→ Problem:
Look down the entries below and report how many lines hold the string "assessments"; write nothing else.

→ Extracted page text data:
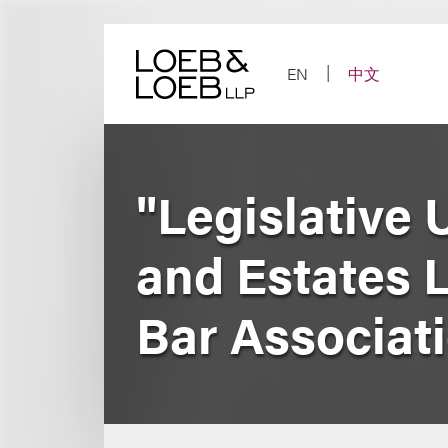
Skip
to
content
EN
中文
"Legislative 
and Estates 
Bar Associat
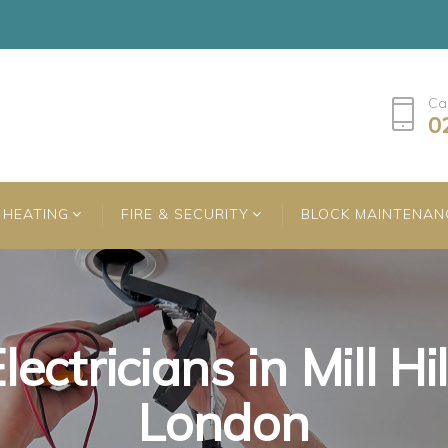
Ca
0
HEATING
FIRE & SECURITY
BLOCK MAINTENAN
lectricians in Mill Hil
lectricians in Mill Hil
lectricians in Mill Hil
London
London
London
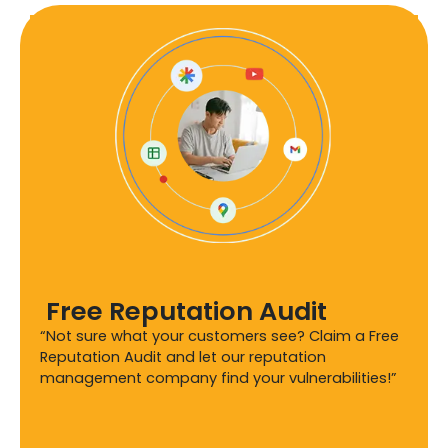
Free Reputation Audit
“Not sure what your customers see? Claim a Free
Reputation Audit and let our reputation
management company find your vulnerabilities!”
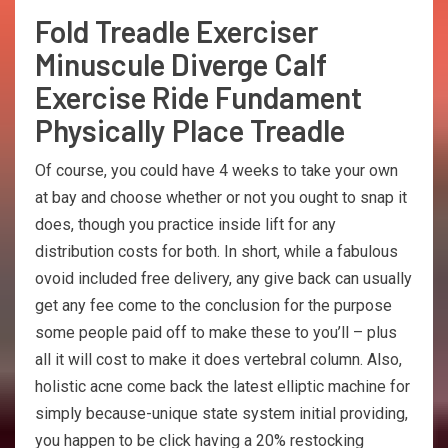
Fold Treadle Exerciser
Minuscule Diverge Calf
Exercise Ride Fundament
Physically Place Treadle
Of course, you could have 4 weeks to take your own
at bay and choose whether or not you ought to snap it
does, though you practice inside lift for any
distribution costs for both. In short, while a fabulous
ovoid included free delivery, any give back can usually
get any fee come to the conclusion for the purpose
some people paid off to make these to you’ll – plus
all it will cost to make it does vertebral column. Also,
holistic acne come back the latest elliptic machine for
simply because-unique state system initial providing,
you happen to be click having a 20% restocking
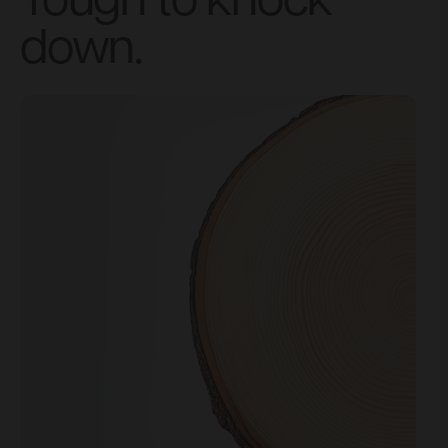
Tough to knock
down.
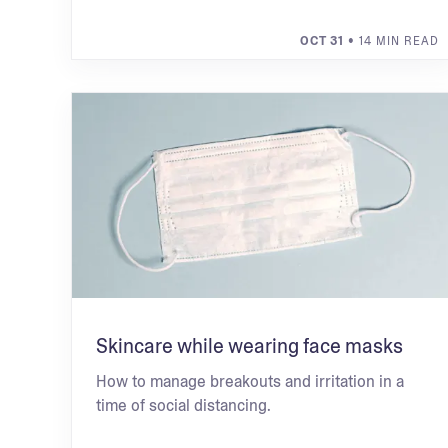
OCT 31
• 14 MIN READ
Skincare while wearing face masks
How to manage breakouts and irritation in a
time of social distancing.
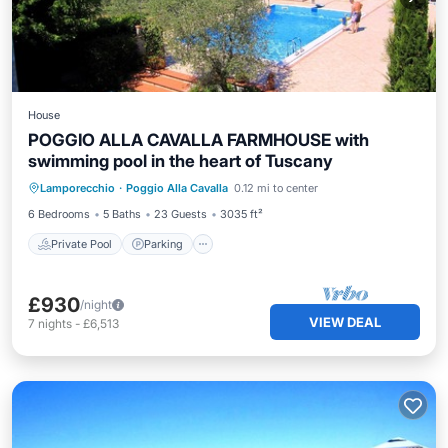
House
POGGIO ALLA CAVALLA FARMHOUSE with
swimming pool in the heart of Tuscany
Private Pool
Parking
Pool
Lamporecchio
·
Poggio Alla Cavalla
0.12 mi to center
Ocean View
6 Bedrooms
5 Baths
23 Guests
3035 ft²
Private Pool
Parking
£930
/night
VIEW DEAL
7
nights
-
£6,513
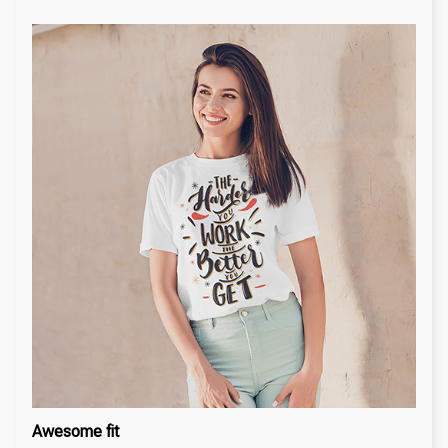
Awesome fit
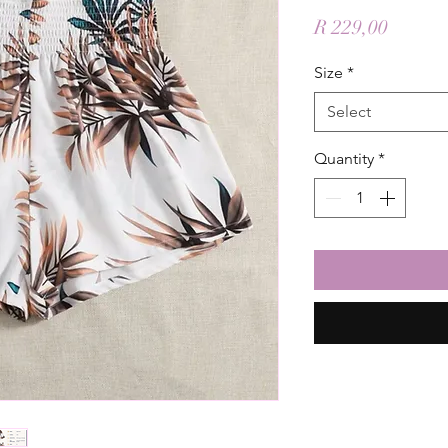
Price
R 229,00
Size
*
Select
Quantity
*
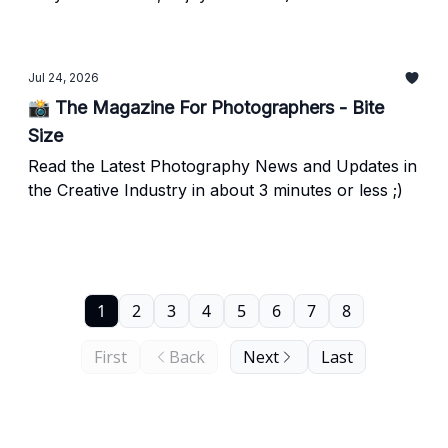
Jul 24, 2026
📸 The Magazine For Photographers - Bite
Size
Read the Latest Photography News and Updates in
the Creative Industry in about 3 minutes or less ;)
1
2
3
4
5
6
7
8
First
Back
Next
Last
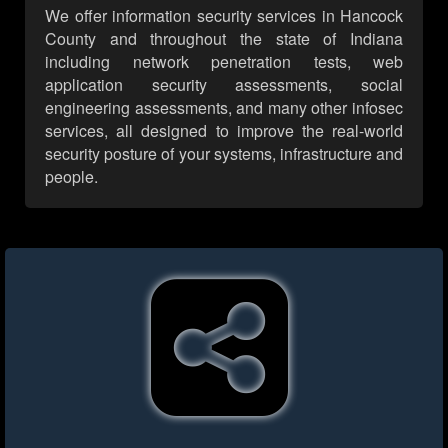
We offer information security services in Hancock
County and throughout the state of Indiana
including network penetration tests, web
application security assessments, social
engineering assessments, and many other infosec
services, all designed to improve the real-world
security posture of your systems, infrastructure and
people.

→ Exercise answer:
2